## Görevin kapsamı
Kabullenme üzerine metnin "Kendimizi kötü hissettiğimizde" ifadesinden "zihin huzuruna ulaşır." ifadesine kadarki kısmını yeniden yazın. Bu kısımda "zihin huzuruna" yerine "iç huzuruna" koyun.

Son yıllarda ruhsal sağlık üzerine yapılan çalışmalar, insanların psikolojik iyilik hallerini artırmanın ve olumsuz duygularla başa çıkmanın yollarını göstermektedir. Klinik psikolog Dr. Elif Karan, kabullenmenin, özellikle zor dönemlerde bireylerin ruhsal dengelerini bulmalarında önemli bir rol oynadığını vurguladı. Dr. Karan, “Kabullenme süreci, hissettiğimiz duyguları görmezden gelmek yerine, onlarla yüzleşmemizi sağlar. Bu da bir tür zihinsel hafiflik yaratır” diyor. Kabullenme, bireylerin karşılaştıkları zorluklara karşı alınan pasif bir tavır değildir. Aksine, onları stratejik bir şekilde ele almanın ilk adımı olarak kabul edilir.
İnsanın yaşamı boyunca karşılaşabileceği çeşitli zorluklar, kayıplar ya da hayal kırıklıkları dönemsel olarak ruhsal bozukluklara yol açabilir. Örneğin, bir kişinin işini kaybetmesi ya da bir sevilen kişinin ölümünde yaşadığı ihtimaller, duygusal travmalar doğurur. Dr. Karan, kabullenmenin bu tür olaylar sonrasında sağlıklı bir iyileşme sürecine girmeyi kolaylaştırdığını ifade ediyor. Kısacası, kabullenme, olayların üstesinden gelmek için gereken gücü bizlere sunar.
Kendimizi kötü hissettiğimizde genellikle olumsuz duygularımızı bastırmaya çalışırız. Ancak, Dr. Karan’a göre bu yaklaşım daha fazla stress ve anksiyeteye neden olabilir. “İlk adım, yaşadığımız duyguları kabul etmektir. Bu, duygu ve düşüncelerimizi ifade etmemizi sağlayarak kendimizi rahatlatır” diyor. Kabullenme süreci, insanın kendine karşı nazik olmasını teşvik ederken, içsel çatışmalarını da çözümlemesine yardımcı olur. Böylece birey, durumu daha mantıklı bir şekilde ele alacak bir zihin huzuruna ulaşır.
Peki, kabullenmeyi nasıl gerçekleştirebiliriz? Dr. Karan, bazı pratik öneriler sunuyor. Öncelikle, kabullenmeyi kolaylaştıracak bir ortam oluşturmak önemlidir. Kendi duygularınıza saygı göstermek, onları kabul etmek, derin nefes almak, düşüncelerinizi yazmak ve hatta meditasyon yapmak, kabullenmeye giden yolun temelleridir. “Kendinizi yalnız hissettiğinizde, hislerinizi ifade etmek için güvendiğiniz bir arkadaş veya uzmandan destek almak da faydalıdır” diyor. Sosyal destek, kabullenme sürecini hızlandırabilir.

## Verilen malzeme
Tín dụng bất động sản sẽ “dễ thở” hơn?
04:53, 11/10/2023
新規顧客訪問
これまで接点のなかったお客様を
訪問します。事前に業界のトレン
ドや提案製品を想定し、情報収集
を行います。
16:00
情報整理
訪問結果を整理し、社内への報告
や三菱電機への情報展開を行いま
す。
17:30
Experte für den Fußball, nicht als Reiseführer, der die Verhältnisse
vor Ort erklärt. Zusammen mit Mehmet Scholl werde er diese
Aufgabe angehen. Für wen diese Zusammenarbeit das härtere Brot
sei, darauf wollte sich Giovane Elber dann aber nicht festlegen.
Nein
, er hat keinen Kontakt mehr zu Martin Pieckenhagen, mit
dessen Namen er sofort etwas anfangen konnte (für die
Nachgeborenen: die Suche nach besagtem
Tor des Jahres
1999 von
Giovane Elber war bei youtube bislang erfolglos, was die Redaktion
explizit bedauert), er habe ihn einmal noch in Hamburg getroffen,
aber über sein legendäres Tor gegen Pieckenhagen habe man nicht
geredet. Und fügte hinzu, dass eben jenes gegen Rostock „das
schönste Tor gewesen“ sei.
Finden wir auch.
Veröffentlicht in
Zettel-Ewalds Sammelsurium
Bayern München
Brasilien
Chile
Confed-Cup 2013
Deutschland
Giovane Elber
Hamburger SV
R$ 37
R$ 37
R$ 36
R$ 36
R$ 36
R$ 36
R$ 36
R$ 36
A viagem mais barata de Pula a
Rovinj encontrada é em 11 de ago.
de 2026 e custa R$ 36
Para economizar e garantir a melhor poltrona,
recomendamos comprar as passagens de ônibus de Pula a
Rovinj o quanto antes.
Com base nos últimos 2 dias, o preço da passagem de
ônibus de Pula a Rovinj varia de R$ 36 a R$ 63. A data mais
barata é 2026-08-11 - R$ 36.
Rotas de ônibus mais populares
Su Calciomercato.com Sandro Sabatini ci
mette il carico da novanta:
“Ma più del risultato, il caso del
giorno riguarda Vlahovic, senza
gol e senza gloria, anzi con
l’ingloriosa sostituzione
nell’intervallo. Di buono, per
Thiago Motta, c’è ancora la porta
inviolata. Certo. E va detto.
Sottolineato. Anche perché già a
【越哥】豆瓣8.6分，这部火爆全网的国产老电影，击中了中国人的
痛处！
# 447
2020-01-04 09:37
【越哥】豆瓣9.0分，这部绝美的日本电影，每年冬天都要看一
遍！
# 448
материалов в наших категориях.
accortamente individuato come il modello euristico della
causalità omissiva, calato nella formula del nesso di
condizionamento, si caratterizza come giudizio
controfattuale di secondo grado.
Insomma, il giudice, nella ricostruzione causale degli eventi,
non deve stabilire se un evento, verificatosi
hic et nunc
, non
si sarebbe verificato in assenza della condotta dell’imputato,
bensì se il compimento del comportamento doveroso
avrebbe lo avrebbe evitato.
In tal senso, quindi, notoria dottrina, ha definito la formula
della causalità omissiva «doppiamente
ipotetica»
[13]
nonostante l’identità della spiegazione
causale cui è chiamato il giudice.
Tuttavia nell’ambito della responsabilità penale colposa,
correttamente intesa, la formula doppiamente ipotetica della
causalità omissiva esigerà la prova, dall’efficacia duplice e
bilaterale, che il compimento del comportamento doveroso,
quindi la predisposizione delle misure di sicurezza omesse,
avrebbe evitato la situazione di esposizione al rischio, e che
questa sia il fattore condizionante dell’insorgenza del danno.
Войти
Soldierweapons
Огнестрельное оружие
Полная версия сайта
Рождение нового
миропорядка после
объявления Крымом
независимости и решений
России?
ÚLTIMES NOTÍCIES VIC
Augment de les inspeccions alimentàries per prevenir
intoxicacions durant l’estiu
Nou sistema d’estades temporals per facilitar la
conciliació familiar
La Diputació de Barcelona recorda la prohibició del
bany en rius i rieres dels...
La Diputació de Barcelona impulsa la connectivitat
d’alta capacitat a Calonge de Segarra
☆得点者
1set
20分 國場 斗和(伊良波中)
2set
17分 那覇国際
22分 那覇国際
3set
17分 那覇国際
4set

## Yazılı yanıt
Kendimizi kötü hissettiğimizde genellikle olumsuz duygularımızı bastırmaya çalışırız. Ancak, Dr. Karan’a göre bu yaklaşım daha fazla stress ve anksiyeteye neden olabilir. “İlk adım, yaşadığımız duyguları kabul etmektir. Bu, duygu ve düşüncelerimizi ifade etmemizi sağlayarak kendimizi rahatlatır” diyor. Kabullenme süreci, insanın kendine karşı nazik olmasını teşvik ederken, içsel çatışmalarını da çözümlemesine yardımcı olur. Böylece birey, durumu daha mantıklı bir şekilde ele alacak bir iç huzuruna ulaşır.